Wednesday, October 27, 2004

Guy's Rules

I'm too sad to write a blog, so I'll leave you with the guy's rules:

The Guys' Rules

We always hear"the rules" from the female side.
Now here are the rules from the male side.
These are our rules!
Please note...these are all numbered "1" ON PURPOSE!

1. Learn to work the toilet seat.
You're a big girl. If it's up, put it down.
We need it up, you need it down.
You don't hear us complaining about you leaving it down.

1. Sunday sports. It's like the full moon
or the changing of the tides.
Let it be.

1. Shopping is NOT a sport.
And no, we are never going to think of it that way.

1. Crying is blackmail.

1. Ask for what you want.
Let us be clear on this one:
Subtle hints do not work!
Strong hints do not work!
Obvious hints do not work!
Just say it!

1. Yes and No are perfectly acceptable answers to almost every question.

1. Come to us with a problem only if you want help solving it.
That's what we do.
Sympathy is what your girlfriends are for.

1. A headache that lasts for 17 months is a problem.
See a doctor.

1. Anything we said 6 months ago is inadmissible in an argument.
In fact, all comments become null and void after7 days.

1. If you won't dress like the Victoria's Secret girls, don't expect us to act like soap opera guys.

1. If you think you're fat, you probably are.
Don't ask us.

1. If something we said can be interpreted two ways and one of the ways makes you sad or angry, we meant the other one.

1. You can either ask us to do something or tell us how you want it done.
Not both.
If you already know best how to do it, just do it yourself.

1. Whenever possible, please say whatever you have to say during commercials.

1. Christopher Columbus did not need directions and neither do we.

1. ALL men see in only 16 colors, like Windows default settings. Peach, for example, is a fruit, not a color. Pumpkin is also a fruit.
We have no idea what mauve is.

1. If it itches, it will be scratched.
We do that.

1. If we ask what is wrong and you say "nothing,"
we will act like nothing's wrong.
We know you are lying, but it is just not worth the hassle.

1. If you ask a question you don't want an answer to,
expect an answer you don't want to hear.

1. When we have to go somewhere, absolutely anything you wear
is fine...Really.

1. Don't ask us what we're thinking about unless you are
prepared to discuss such topics as baseball, the shotgun formation,
or monster trucks.

1. You have enough clothes.

1. You have too many shoes.

1. I am in shape.

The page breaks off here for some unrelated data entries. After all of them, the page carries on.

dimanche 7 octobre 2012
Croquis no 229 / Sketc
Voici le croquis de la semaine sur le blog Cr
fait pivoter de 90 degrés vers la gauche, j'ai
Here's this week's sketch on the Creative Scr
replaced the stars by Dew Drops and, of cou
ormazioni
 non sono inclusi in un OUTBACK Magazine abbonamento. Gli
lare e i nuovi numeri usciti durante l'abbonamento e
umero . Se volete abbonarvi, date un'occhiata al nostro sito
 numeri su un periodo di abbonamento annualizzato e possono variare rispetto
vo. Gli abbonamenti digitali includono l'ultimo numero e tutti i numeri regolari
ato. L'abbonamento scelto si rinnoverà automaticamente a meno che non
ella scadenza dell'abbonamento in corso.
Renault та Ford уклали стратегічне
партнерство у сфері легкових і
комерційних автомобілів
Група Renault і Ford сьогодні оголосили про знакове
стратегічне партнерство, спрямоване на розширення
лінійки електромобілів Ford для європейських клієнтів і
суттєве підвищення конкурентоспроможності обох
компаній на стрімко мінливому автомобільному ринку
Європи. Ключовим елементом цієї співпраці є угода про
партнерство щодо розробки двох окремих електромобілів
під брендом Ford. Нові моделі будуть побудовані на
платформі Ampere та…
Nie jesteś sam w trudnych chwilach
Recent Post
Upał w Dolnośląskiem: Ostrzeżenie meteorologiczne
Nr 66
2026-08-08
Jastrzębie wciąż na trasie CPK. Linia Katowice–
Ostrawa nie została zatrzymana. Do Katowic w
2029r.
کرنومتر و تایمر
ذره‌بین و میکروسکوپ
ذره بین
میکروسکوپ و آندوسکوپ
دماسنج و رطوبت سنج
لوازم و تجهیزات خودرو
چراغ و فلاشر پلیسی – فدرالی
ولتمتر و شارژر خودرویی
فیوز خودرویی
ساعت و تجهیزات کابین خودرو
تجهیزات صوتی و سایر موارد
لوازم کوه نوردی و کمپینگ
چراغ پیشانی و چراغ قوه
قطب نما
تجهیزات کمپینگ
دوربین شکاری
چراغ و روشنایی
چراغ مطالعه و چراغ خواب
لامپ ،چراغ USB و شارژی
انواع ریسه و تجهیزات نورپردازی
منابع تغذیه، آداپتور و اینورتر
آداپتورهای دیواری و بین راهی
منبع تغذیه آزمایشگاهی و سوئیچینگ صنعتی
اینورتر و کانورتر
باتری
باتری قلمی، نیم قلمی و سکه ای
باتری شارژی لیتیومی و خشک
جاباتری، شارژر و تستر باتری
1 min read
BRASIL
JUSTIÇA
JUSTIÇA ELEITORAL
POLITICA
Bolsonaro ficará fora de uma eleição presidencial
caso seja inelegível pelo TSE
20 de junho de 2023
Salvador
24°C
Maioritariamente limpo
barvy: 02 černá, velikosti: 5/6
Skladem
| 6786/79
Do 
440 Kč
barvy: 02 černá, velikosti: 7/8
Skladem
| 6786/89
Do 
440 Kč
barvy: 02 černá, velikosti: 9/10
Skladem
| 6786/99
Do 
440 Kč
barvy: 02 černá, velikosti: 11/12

Round is a shape.

1. Thank you for reading this.
Yes, I know, I have to sleep on the couch tonight;
but did you know men really don't mind that? It's like camping.

5 Comments:

At 3:43 PM, Blogger Call 2 Arms said...

Men can pee with the seat down, they can either practice better aim or sit down. It isn't as easy for a woman to pee with the seat up. It's also a matter of courtesy. Since you are the man, give your woman such a simple courtesy or learn to perfect your pee aim.

And why does the woman need to conform to you. Typical female traits are part of the cost of being with a woman. Stop being difficult.

 
At 8:49 PM, Blogger Jez Chill said...

It makes no sense to turn a 30 second pee event into a 120 second sonata. Let me dispell the myth, it's not the aim, the trajectory is always a mystery! Let's identify the real trajesty... when women pee on the toilet seat!!!!

This list is not about conforming at all, it's about understanding men. Once you do that, then you'll realize that we're more sensible than that other sex.

 
At 1:38 PM, Blogger Rainmayun said...

the real mystery is why women back into the bathroom in the dark with their eyes closed and park their ass on the toilet without even lookin at it... cuz if they didn't do that, they wouldn't fall in, and that's the reason I hear why they complain so much.

 
At 2:18 PM, Blogger GeckoGirl said...

Because the bright light hurts. There's no need to turn on the lights - we know where the bathroom is and that we left the seat DOWN. If you don't like putting the seat down, install a urinal.

 
At 2:36 PM, Blogger Rainmayun said...

hey, I dont have any problems with the bathroom as currently configured, so I aint installing squat!